The results of the study showed that there was no correlation found between the number of hens approaching the NO and the age at which each type of EE was provided. Providing toys at an early age was correlated with a reduction in the amount of tail damage at the end of the production period. Increasing the amount of gravel stones also showed a positive effect on the condition of the tail feathers.

While it could not be proven that gravel stones directly affected feather peaking incidence, results suggest that the grit provision most likely functions as a diversion for hens to focus foraging and pecking activity. Therefore, it seems that enrichment objects that increase the quality and complexity of litter can help minimize peaking behavior.

Producer Takeaway: In aviary systems, the impact of enrichment objects increases if provided early in life and in larger quantities. 

The combination of high temperatures and relative humidity can induce heat stress in birds.

Limited studies have been performed on the impact of humidity on laying hens because most studies have focused on thermal environments and adjustments.

Researchers investigated the role of relative humidity on production by using 180 Hy-Line brown laying hens (68-wk-old) and dividing them into three treatment groups; Low (25%), Moderate (50%), and High (75%) Relative Humidity (RH). Hens in treatment chambers were kept at 86 degrees F and exposed to the different levels of RH. Parameters were measured in birds and eggs at days 3, 7, 14, 21 and 28 days of trial. Plasma, yolk, and albumen corticosterone (CORT) concentrations were measured. CORT is a key stress hormone in laying hens and measuring CORT in egg yolks is a non-invasive method for assessing a hen’s stress response.

The RH treatments did not affect hen-day egg production, egg weight, feed conversion ratio, or egg mass. Feed intake was lower in the high RH group. The blood H/L ratio (stress indicator) was not affected by RH treatments throughout the experiment, but plasma, egg yolk and albumen CORT concentration was elevated in the High RH group.

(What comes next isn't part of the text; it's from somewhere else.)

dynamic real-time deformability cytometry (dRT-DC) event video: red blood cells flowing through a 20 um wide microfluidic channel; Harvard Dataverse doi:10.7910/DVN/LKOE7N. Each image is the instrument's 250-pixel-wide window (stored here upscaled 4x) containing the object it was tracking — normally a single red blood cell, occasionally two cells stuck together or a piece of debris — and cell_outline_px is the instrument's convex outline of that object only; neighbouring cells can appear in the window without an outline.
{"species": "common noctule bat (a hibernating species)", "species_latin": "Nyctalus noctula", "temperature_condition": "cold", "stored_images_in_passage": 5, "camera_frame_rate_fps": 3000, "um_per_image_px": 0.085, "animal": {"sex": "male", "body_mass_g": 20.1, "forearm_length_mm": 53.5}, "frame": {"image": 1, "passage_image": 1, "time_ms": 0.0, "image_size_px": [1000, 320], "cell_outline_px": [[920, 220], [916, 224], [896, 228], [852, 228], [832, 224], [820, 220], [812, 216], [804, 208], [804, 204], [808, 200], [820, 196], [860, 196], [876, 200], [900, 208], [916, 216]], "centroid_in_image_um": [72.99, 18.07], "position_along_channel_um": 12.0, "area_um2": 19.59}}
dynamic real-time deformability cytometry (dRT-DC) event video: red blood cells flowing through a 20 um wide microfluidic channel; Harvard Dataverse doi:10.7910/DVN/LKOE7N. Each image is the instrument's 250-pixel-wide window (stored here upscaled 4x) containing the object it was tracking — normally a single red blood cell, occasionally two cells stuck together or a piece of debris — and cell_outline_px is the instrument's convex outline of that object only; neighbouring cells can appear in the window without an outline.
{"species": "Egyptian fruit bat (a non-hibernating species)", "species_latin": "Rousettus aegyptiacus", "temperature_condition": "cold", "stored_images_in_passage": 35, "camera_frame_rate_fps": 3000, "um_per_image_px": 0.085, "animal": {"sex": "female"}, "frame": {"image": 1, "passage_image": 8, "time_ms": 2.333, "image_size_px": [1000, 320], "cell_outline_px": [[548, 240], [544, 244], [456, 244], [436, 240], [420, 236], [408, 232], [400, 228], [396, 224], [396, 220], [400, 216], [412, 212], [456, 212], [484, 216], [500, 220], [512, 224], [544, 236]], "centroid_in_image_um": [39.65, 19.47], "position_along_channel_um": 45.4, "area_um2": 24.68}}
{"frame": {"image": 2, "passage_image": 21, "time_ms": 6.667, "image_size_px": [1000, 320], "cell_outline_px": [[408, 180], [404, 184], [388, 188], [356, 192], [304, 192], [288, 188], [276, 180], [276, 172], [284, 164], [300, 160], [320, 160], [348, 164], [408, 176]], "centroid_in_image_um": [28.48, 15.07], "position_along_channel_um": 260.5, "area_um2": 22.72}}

Relative humidity also changed lipid metabolism and further work is needed to understand if it affects mineral metabolism.

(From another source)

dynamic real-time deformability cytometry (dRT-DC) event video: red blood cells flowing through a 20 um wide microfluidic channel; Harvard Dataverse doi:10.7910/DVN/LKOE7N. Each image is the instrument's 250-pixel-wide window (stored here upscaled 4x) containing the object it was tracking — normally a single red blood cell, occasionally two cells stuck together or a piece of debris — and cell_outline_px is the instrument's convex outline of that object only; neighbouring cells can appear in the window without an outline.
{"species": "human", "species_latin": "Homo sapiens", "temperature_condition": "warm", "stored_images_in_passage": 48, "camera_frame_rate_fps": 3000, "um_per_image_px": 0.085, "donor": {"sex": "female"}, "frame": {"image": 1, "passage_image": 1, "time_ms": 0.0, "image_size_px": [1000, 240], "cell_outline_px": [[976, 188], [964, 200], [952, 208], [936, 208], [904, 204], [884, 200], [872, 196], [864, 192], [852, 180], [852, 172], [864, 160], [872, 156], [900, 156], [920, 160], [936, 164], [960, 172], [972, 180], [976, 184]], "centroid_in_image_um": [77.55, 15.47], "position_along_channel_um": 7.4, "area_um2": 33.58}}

Producer Take Away: Relative humidity at or above 75% in environments at or above 86 degrees F may be an important environmental factor in triggering stress response in laying hens. Birds in these conditions exhibited significantly reduced feed intake, increased stress responses and decreased laying performance and egg quality. 

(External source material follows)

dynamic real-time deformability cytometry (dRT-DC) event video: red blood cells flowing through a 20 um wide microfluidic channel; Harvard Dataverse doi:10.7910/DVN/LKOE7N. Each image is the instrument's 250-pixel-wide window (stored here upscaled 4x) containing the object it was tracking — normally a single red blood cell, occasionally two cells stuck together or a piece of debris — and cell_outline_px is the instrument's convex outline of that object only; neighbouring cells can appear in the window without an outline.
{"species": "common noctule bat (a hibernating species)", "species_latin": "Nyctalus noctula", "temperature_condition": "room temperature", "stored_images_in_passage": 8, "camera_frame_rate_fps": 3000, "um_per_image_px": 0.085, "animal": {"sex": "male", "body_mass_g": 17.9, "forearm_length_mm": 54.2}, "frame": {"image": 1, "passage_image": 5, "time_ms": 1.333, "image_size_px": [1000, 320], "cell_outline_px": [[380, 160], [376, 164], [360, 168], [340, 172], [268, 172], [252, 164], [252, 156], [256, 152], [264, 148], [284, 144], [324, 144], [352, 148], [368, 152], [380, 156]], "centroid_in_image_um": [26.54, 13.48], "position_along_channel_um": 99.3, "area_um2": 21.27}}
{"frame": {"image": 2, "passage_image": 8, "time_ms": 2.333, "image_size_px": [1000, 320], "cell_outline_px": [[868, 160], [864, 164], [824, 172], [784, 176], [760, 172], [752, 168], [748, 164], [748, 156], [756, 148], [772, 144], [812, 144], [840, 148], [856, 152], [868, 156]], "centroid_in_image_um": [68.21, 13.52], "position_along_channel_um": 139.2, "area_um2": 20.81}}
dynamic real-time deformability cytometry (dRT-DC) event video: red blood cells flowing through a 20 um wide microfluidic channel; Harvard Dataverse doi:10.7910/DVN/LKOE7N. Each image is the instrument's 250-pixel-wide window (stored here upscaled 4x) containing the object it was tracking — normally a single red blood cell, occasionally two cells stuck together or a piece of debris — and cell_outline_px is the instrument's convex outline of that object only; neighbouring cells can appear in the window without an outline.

X-rays may help genetics companies.

The development of alternative housing systems has increased the opportunity for falls and collisions, which are associated with kneel injuries and bone damage. It has been suspected that genetic factors underlie susceptibility of hen’s bone quality issues; however, assessment of bone quality parameters is made post-mortem which makes it hard to implement genetic selection to improve bone quality. Previous technologies for live bird evaluation are too time consuming to be practical. Researchers used 50 end of lay (~65 wks) Lohmann brown hens to optimize the assessment of images obtained through X-ray exposure of the dead hens. Hen bones were then measured through the traditional post-modem bone quality measuring system. Next, diet manipulation of Hy-line Brown Layers was used to produce a large range of bone breaking strength and density values. Live radiographs were taken three times throughout the various feeding trials and the hens were culled for post-mortem assessment. The methodology developed for measuring bone qualities with x-ray imagery correlated strongly with accepted post-mortem bone quality measurements for bone density. Reproducibility and repeatability of this technology; in addition to its portability, rapid image-taking ability (45 sec), and lack of need for sedation makes this a practical method to measure laying hen leg bones for reduced damage and fracture. In addition, human radiation exposure allowed for over 60,000 radiographs to be taken per year before reaching regulated maximum annual dosage limits.

Producer Takeaway: New technology makes it possible for genetics companies to evaluate bone quality measurements in live birds. This may speed up the genetic selection process for laying hen leg bone strength traits.